Proyek pembangunan yang bertumpuh pada pertumbuhan ekonomi memaksa petani untuk kehilangan banyak hal, tidak terkecuali nilai-nilai yang selama ini mengikat mereka dengan alam linkungannya. Pasca runtuhnya Rezim Soekarno yang ditandai dengan peristiwa berdarah telah merubah orientasi politik pertanian negara. Rezim Soekarno telah menerima kebangkrutan ekonomi dari pemerintahan kolonial, sehingga di awal kemerdekaan sampai menjelang kejatuhanya rezim ini Indonesia masih mengimpor beras.
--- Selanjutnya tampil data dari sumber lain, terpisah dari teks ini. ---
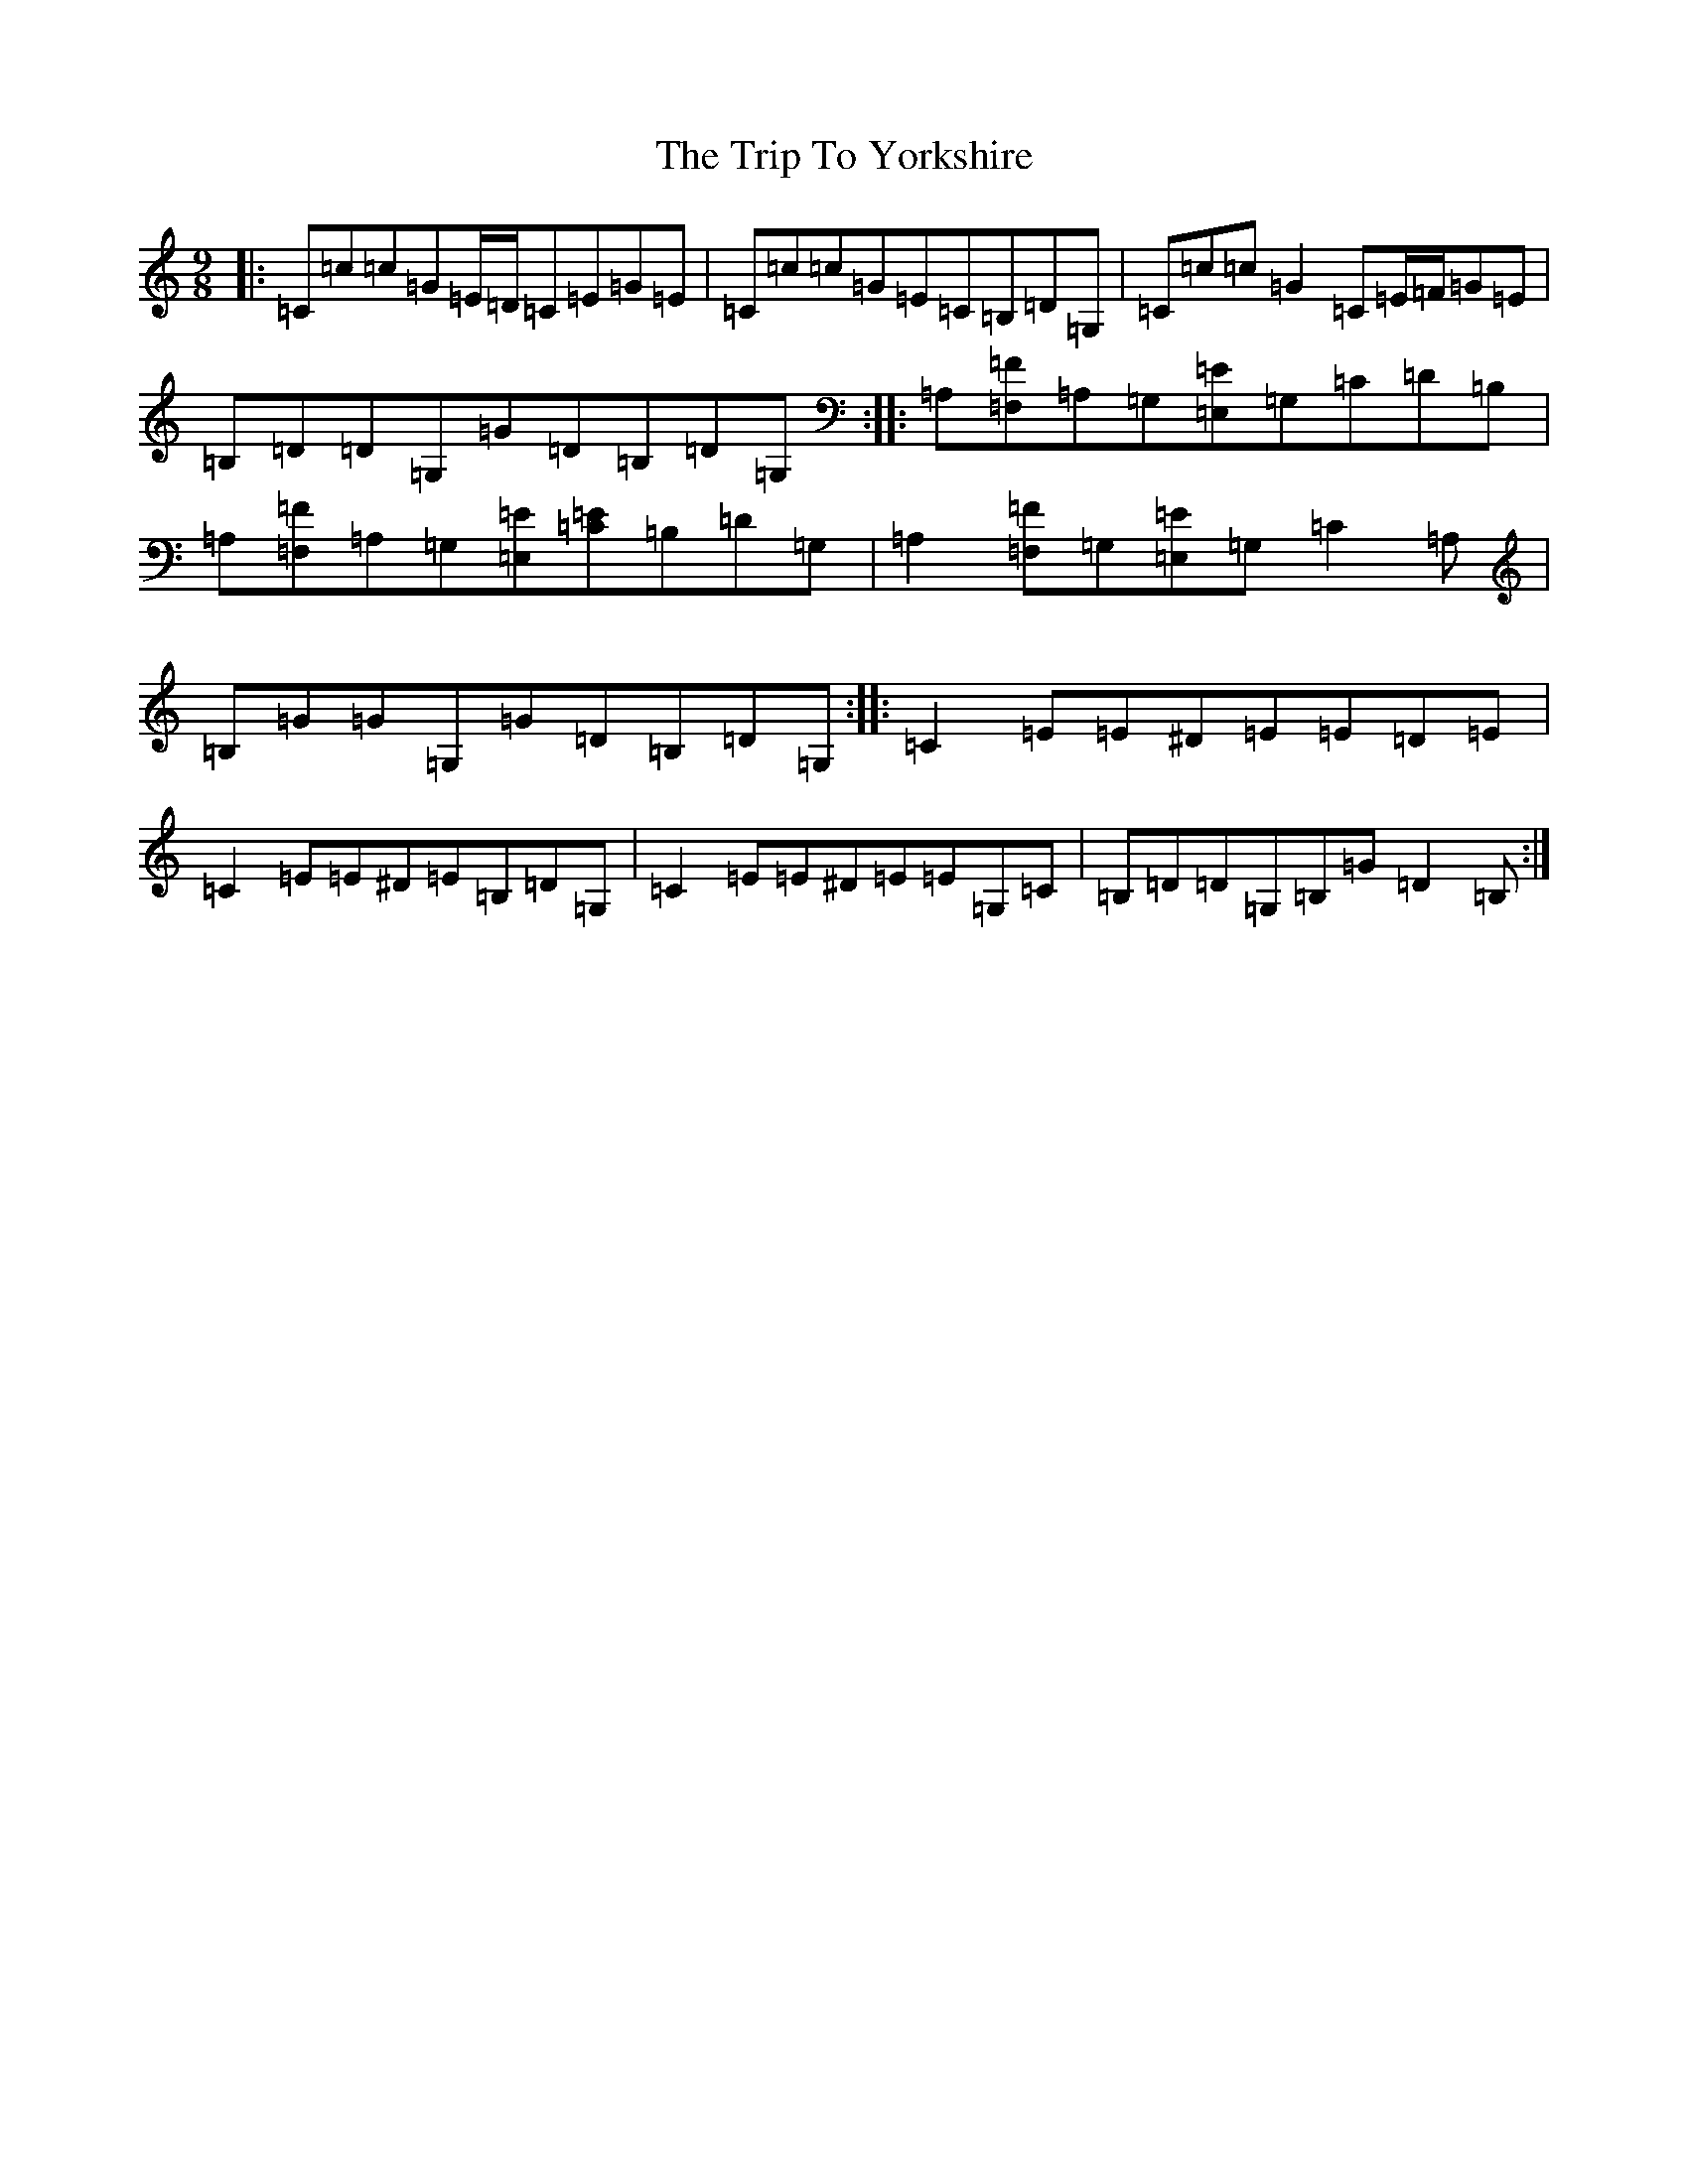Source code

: X: 21594
T: Trip To Yorkshire, The
S: https://thesession.org/tunes/6121#setting18006
Z: G Major
R: slip jig
M: 9/8
L: 1/8
K: C Major
|:=C=c=c=G=E/2=D/2=C=E=G=E|=C=c=c=G=E=C=B,=D=G,|=C=c=c=G2=C=E/2=F/2=G=E|=B,=D=D=G,=G=D=B,=D=G,:||:=A,[=F,=F]=A,=G,[=E,=E]=G,=C=D=B,|=A,[=F,=F]=A,=G,[=E,=E][=C=E]=B,=D=G,|=A,2[=F,=F]=G,[=E,=E]=G,=C2=A,|=B,=G=G=G,=G=D=B,=D=G,:||:=C2=E=E^D=E=E=D=E|=C2=E=E^D=E=B,=D=G,|=C2=E=E^D=E=E=G,=C|=B,=D=D=G,=B,=G=D2=B,:|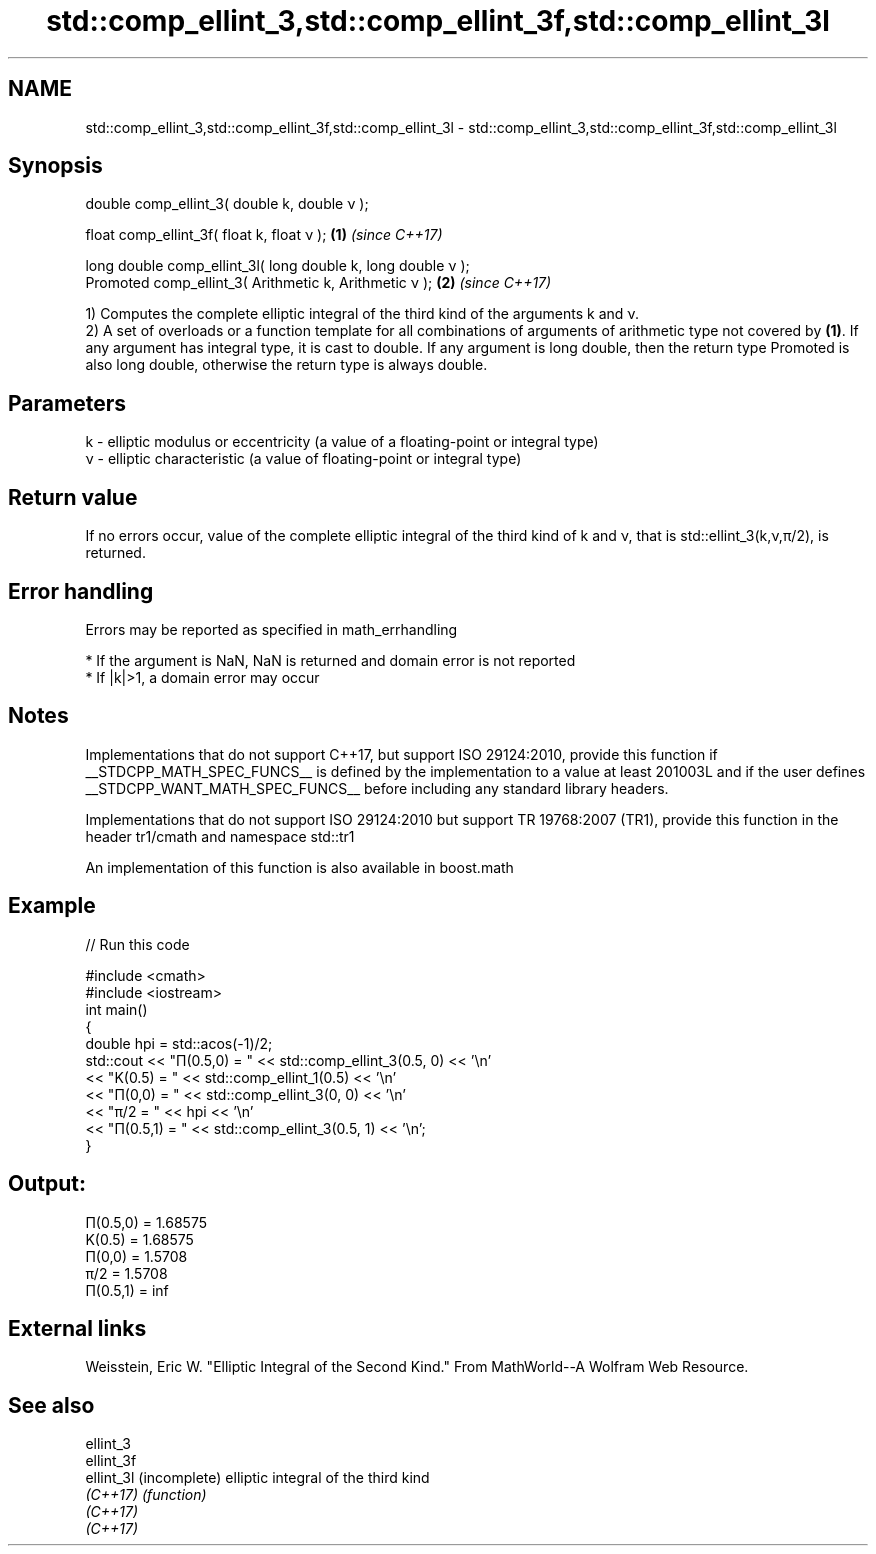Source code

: .TH std::comp_ellint_3,std::comp_ellint_3f,std::comp_ellint_3l 3 "2020.03.24" "http://cppreference.com" "C++ Standard Libary"
.SH NAME
std::comp_ellint_3,std::comp_ellint_3f,std::comp_ellint_3l \- std::comp_ellint_3,std::comp_ellint_3f,std::comp_ellint_3l

.SH Synopsis
   double comp_ellint_3( double k, double ν );

   float comp_ellint_3f( float k, float ν );                   \fB(1)\fP \fI(since C++17)\fP

   long double comp_ellint_3l( long double k, long double ν );
   Promoted comp_ellint_3( Arithmetic k, Arithmetic ν );       \fB(2)\fP \fI(since C++17)\fP

   1) Computes the complete elliptic integral of the third kind of the arguments k and ν.
   2) A set of overloads or a function template for all combinations of arguments of arithmetic type not covered by \fB(1)\fP. If any argument has integral type, it is cast to double. If any argument is long double, then the return type Promoted is also long double, otherwise the return type is always double.

.SH Parameters

   k - elliptic modulus or eccentricity (a value of a floating-point or integral type)
   ν - elliptic characteristic (a value of floating-point or integral type)

.SH Return value

   If no errors occur, value of the complete elliptic integral of the third kind of k and ν, that is std::ellint_3(k,ν,π/2), is returned.

.SH Error handling

   Errors may be reported as specified in math_errhandling

     * If the argument is NaN, NaN is returned and domain error is not reported
     * If |k|>1, a domain error may occur

.SH Notes

   Implementations that do not support C++17, but support ISO 29124:2010, provide this function if __STDCPP_MATH_SPEC_FUNCS__ is defined by the implementation to a value at least 201003L and if the user defines __STDCPP_WANT_MATH_SPEC_FUNCS__ before including any standard library headers.

   Implementations that do not support ISO 29124:2010 but support TR 19768:2007 (TR1), provide this function in the header tr1/cmath and namespace std::tr1

   An implementation of this function is also available in boost.math

.SH Example

   
// Run this code

 #include <cmath>
 #include <iostream>
 int main()
 {
     double hpi = std::acos(-1)/2;
     std::cout << "Π(0.5,0) = " << std::comp_ellint_3(0.5, 0) << '\\n'
               << "K(0.5) = " << std::comp_ellint_1(0.5) << '\\n'
               << "Π(0,0) = " << std::comp_ellint_3(0, 0) << '\\n'
               << "π/2 = " << hpi << '\\n'
               << "Π(0.5,1) = " << std::comp_ellint_3(0.5, 1) << '\\n';
 }

.SH Output:

 Π(0.5,0) = 1.68575
 K(0.5) = 1.68575
 Π(0,0) = 1.5708
 π/2 = 1.5708
 Π(0.5,1) = inf

.SH External links

   Weisstein, Eric W. "Elliptic Integral of the Second Kind." From MathWorld--A Wolfram Web Resource.

.SH See also

   ellint_3
   ellint_3f
   ellint_3l (incomplete) elliptic integral of the third kind
   \fI(C++17)\fP   \fI(function)\fP
   \fI(C++17)\fP
   \fI(C++17)\fP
Kelangkaan beras yang diwariskan oleh Rezim Soekarno ini memaksa pemerintahan baru untuk melakukan perbaikan kesejahteraan rakyat. Sebagai rezim baru yang mengklaim anti tesis dari rezim sebelumnya, orde baru meperkenalkan proyek besar yang bernama Revolusi Hijau 3 . Revolusi hijau di tangan orde baru bukan hanya intensifikasi, tapi juga ekstensifikasi 4 . Komitmen untuk tidak merubah tatanan sosial masyarakat desa dalam Revolusi Hijau yang diperkenalkan oleh Rezim Soekarno dilanggar secara sistematis oleh Orde Baru. Swasembada pangan menjadi mitos baru mengalahkan mitos ideolagi politik yang menjadi maintream Rezim Soekarno. 2 . Lihat : Petani dan Penguasa, Dinamika Perjalanan Politik Agraria Indonesia oleh Noer Fauzi. 3 . Revolusi Hijau adalah istilah yang telah dikenal di Indonesia sejak tahun 1960-an. Pengertian istilah ini adalah suatu program intensifikasi pertanian tanaman pangan. Program ini mengenalkan dan meluaskan penggunaan teknolagi baru dalam teknik pertanian tanpa mengubah bangunan sosial pedesaan. Lihat Noer Fauzi. Hal 164. 4 . Ekstensifikasi merupakan program pertanian yang berusaha untuk membuka lahan baru dalam rangka meningkatkan swasembada pangan pertumbuhan ekonomi. Oleh Rezim Soeharto proyek ini diterjemahkan lewat program transmigrasi. Transmigrasi bukan lagi proyek untuk meningkatkan kesejahteraan rakyat, tapi menjadi tumpuhan target pembangunan. Proyek transmigrasi ini menempati 10 hutan hujan dunia yang ada di Indonesia dan proyek Perkebunan Inti Rakyat nucleus astate project sebagai bagian transmigrasi juga mengancam hutan tropis Indonesia. Lihat : Menggadaikan Bumi oleh Bruce Rich. Hal 45.